Да, все мы вырастали, согретые теплом отцовской шубы. И если на что-то способны, если в нас обнаружилась со временем хоть крупица таланта, сознайся, дорогой, ведь это отнюдь не божья милость, ни тем более благодеяние священных духов-аруахов, а прежде всего то бесценное отцово свойство, по крови его переданное тебе, мне, всем нам безвозмездно в дар.
Разве плохо это? Нет, пожалуй, даже похвально; если, скажем, сквозь твою насквозь модернизированную оболочку проглядывает исконное происхождение степняка. Лишь бы ты, отягощенный инертностью предков, поспевая, не тащился волоком в хвосте великого кочевья, словно хромой стригунок в косяке. К слову сказать, я, как и мой народ, духовно рос медленно, долгое время разделял незавидную участь хромого стригунка. На второй год войны, окончив десять классов, восемнадцатилетним юношей ушел на фронт, к стыду своему, не прочитав хотя бы десяти страниц русской литературы. Не дальше ушли от меня и мои сверстники по классу. Спрашивается, чему, собственно, учились мы тогда целых десять лет? Чтобы мало-мальски овладеть грамотой, недостаточно разве и десяти месяцев? Допустим, так вышло с нами. Интересно, а какова в этом смысле современная казахская молодежь? Проучившись десять лет, не остаются ли они, как некогда и мы, малограмотными? От своей малограмотности, вынесенной из школы, я не могу избавиться и по сей день, к своим зрелым годам. Не знаю, было ли то поспешным решением незрелого юноши или случайностью, но после войны, уволившись в запас, взялся я писать роман. И написал его. Роман увидел свет, и только после этого я поступила институт. Как-никак считаюсь автором романа. Денег целый ворох. А вот уровню воспитанности молодого романиста... вернее, просто его невоспитанности не было предела. В те дни, к примеру, я не знал, даже предполагать не мог, что на день рождения девушки приглашенные парни приходят хотя бы с цветами. Потому как, видите ли, такими церемониями предки наши себя не обременяли... Но опять-таки то были мы, а мы все же — хотя бы на один шаг — стоим ближе к предкам. Ну, а каковы теперешние питомцы сельских школ? В какой степени они приобщены к культуре? Или они тоже, как я когда-то, краснеют перед девушкой, придя с пустыми руками на день рождения?
Конечно, важно, чтобы молодой человек, окончив среднюю школу, хотя бы на среднем уровне был приобщен к нормам поведения культурного человека. И так в жизни немало приходится краснеть. Краснеешь, когда не выучил урока. Краснеешь перед любимой девушкой. Краснеешь перед родителями. Потом, уже встав даже на ноги, сколько приходится нам краснеть на работе. Но, думаю, все это еще не самое страшное. Самое страшное, когда приходится краснеть из-за своего невежества.

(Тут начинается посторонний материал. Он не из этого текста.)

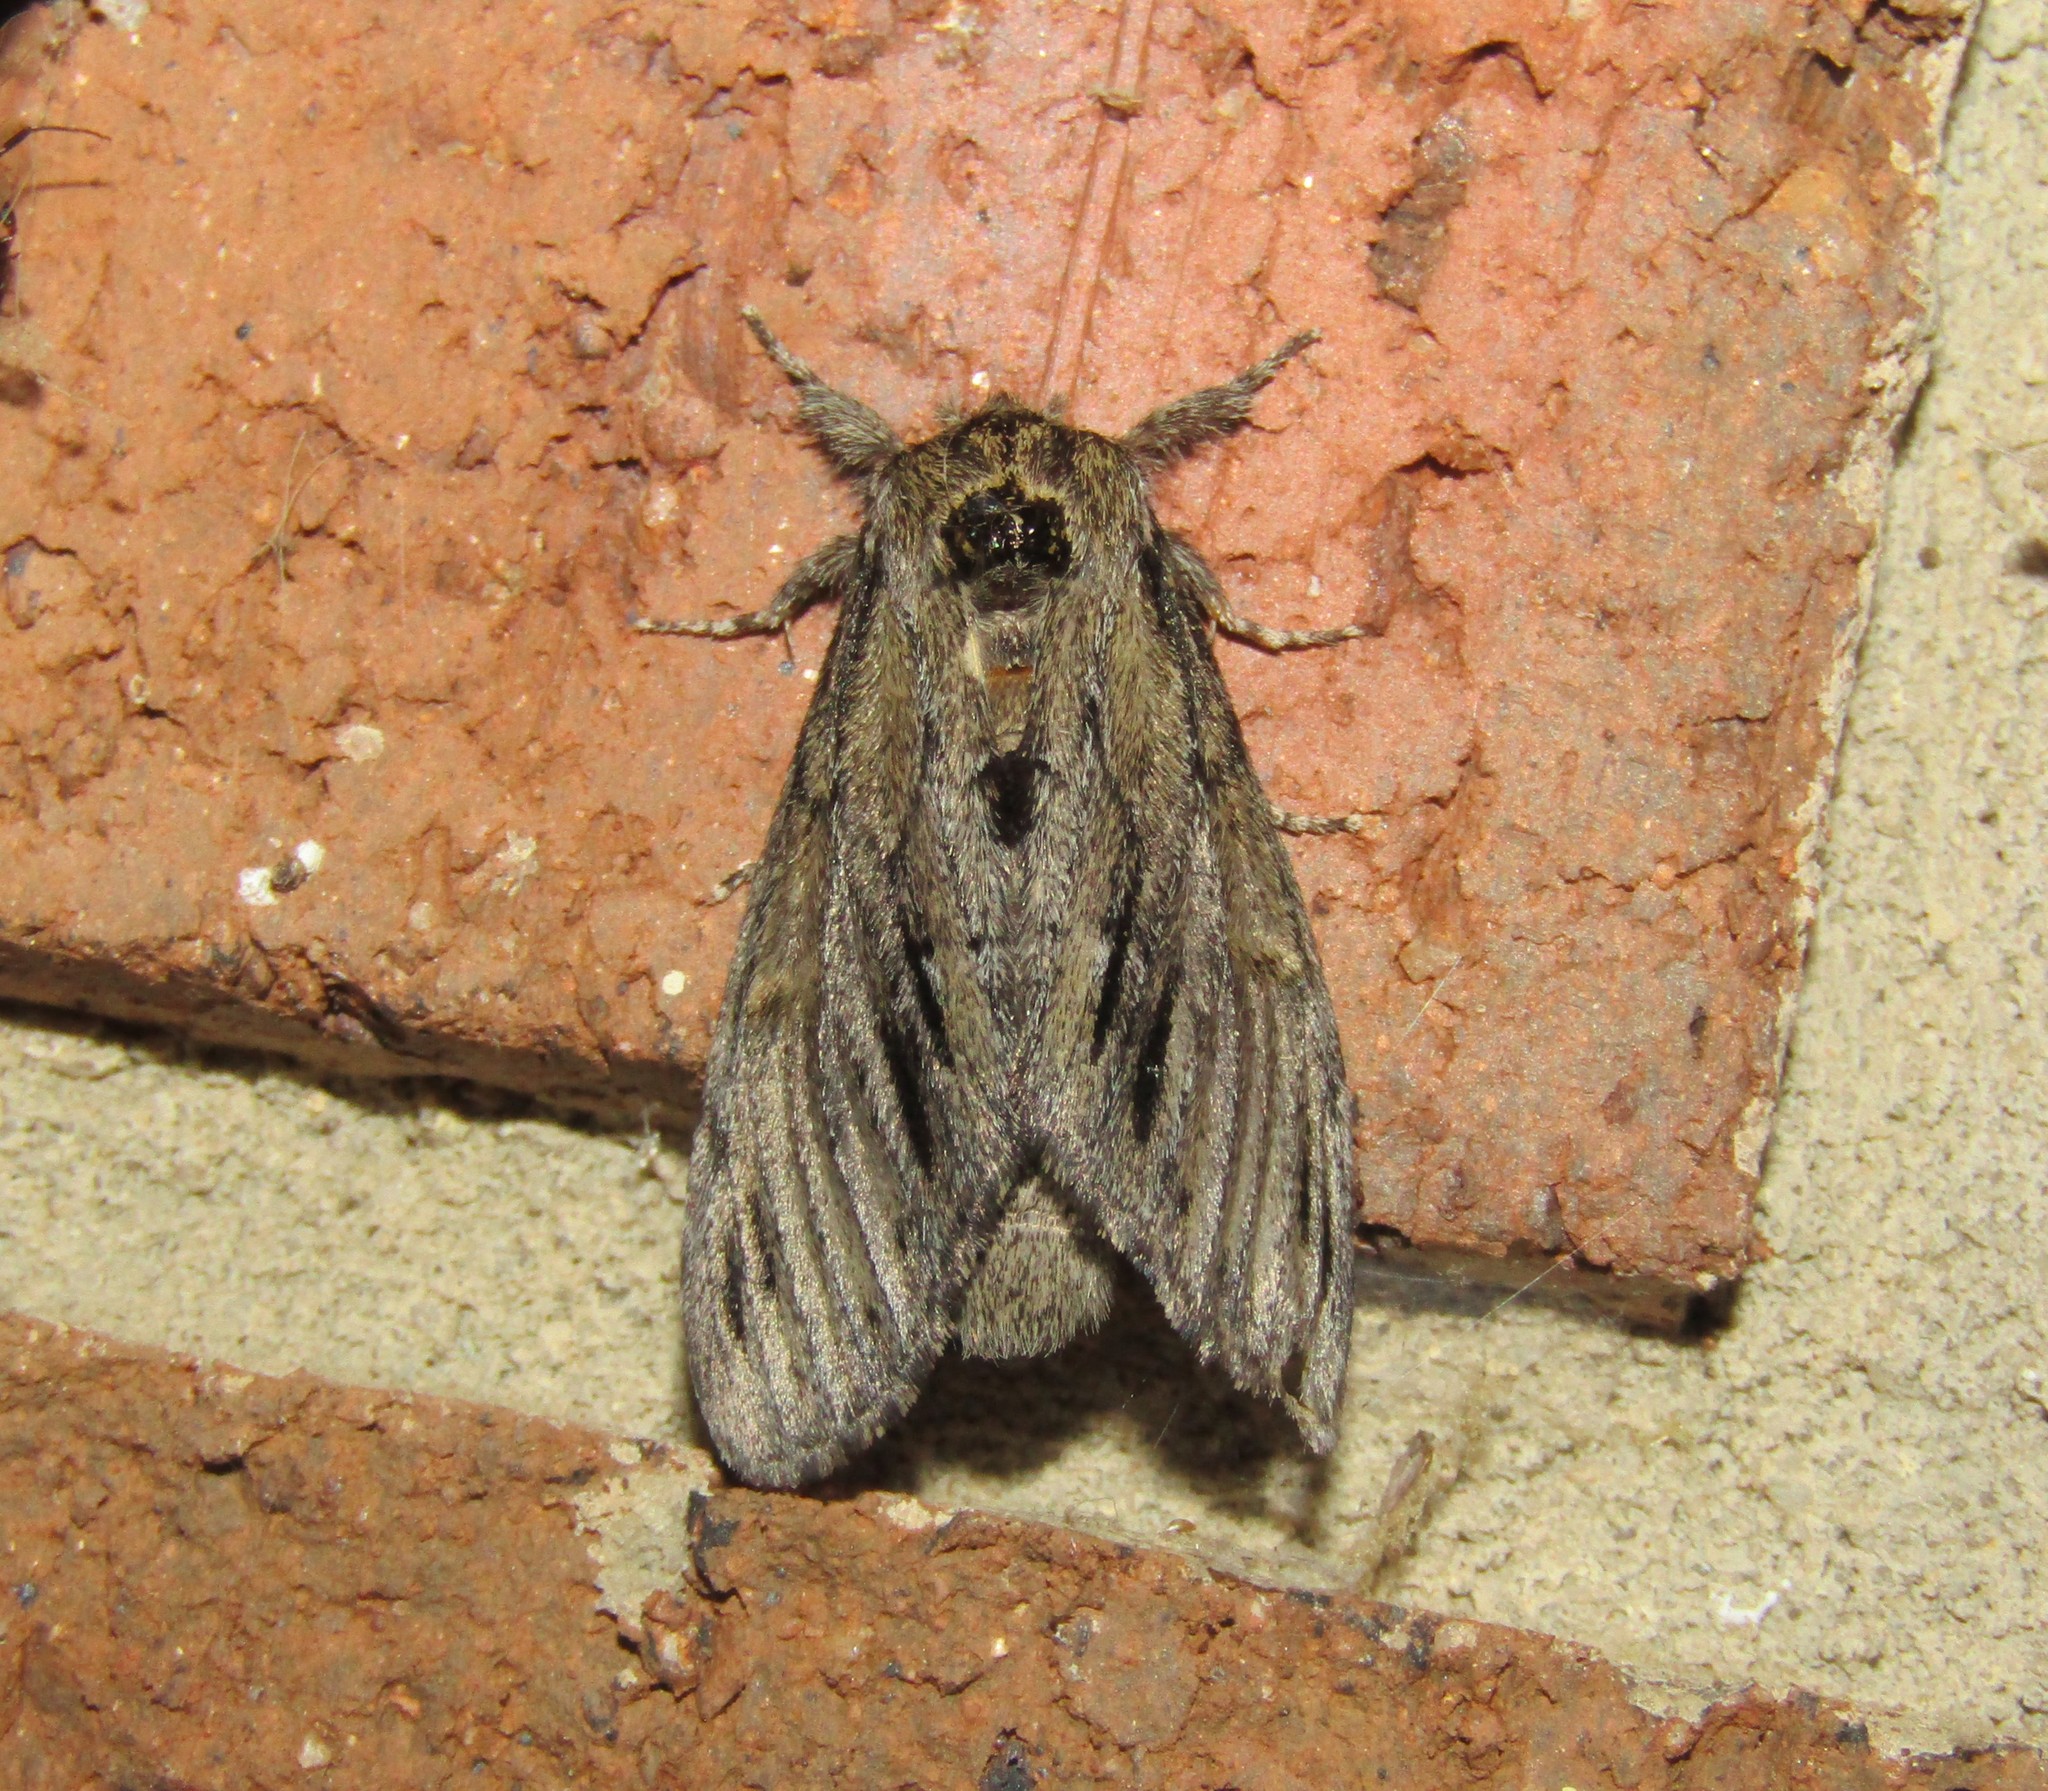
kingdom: Animalia
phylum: Arthropoda
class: Insecta
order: Lepidoptera
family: Notodontidae
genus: Paraeschra
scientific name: Paraeschra georgica
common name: Georgian prominent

Лет семь тому назад я познакомился с молодым человеком, который, окончив университет, приехал в Челкар — небольшой городишко — и вел там в средней школе уроки по одиннадцати предметам. Специалист по казахскому языку и литературе, он лихо, однако, взялся преподавать и астрономию, и физику, и химию... и черчение. Вскоре прозвали его «учителем-универсалом». А этот «учитель-универсал» нахватал столько предметов вовсе не потому, что был классически образован и разносторонне одарен, о, нет, а с единственной целью — нахапать как можно больше денег. При этом ни «универсал» — урокодатель, ни тем более районо не подумали о главном — о том, как, набивая карманы хапуге-учителю, иссушили, обокрали столько юных умов! Жители Челкара сейчас забыли об этом горе-учителе. Но кличка «универсал», как клеймо невежества, осталась и поныне в сознании людей...
— Ну, вставайте! Старуха чай приготовила.
Старик ходил по лачуге, осторожно ступая на ногу, за ночь отекшую, еще в молодые годы застуженную. Что ж, вставать так вставать! Пора...
III
Еще с недельку пробыли мы у рыбаков. По желанию товарища все эти дни выходили в море вместе с рыбаками. А накануне отъезда пробыли на море весь день b лишь поздно вечером вернулись. Ближе к берегу молодой рыбак выключил мотор, и лодка, летевшая с задранным носом, по инерции выскочила на песок и, проскорготав по нему дном, остановилась. Мы спрыгнули с лодки. Не успели оглянуться, словно из-под земли вырос вдруг рядом с нами почтальон, худой рыжий парень.
— Слышали? Арал, говорят, обмелеет.
— Что-о?!
— Значит, не слышали. Не знаете. Нате, читайте! — протянул он газету. — Пишут, будто исчезнет совсем.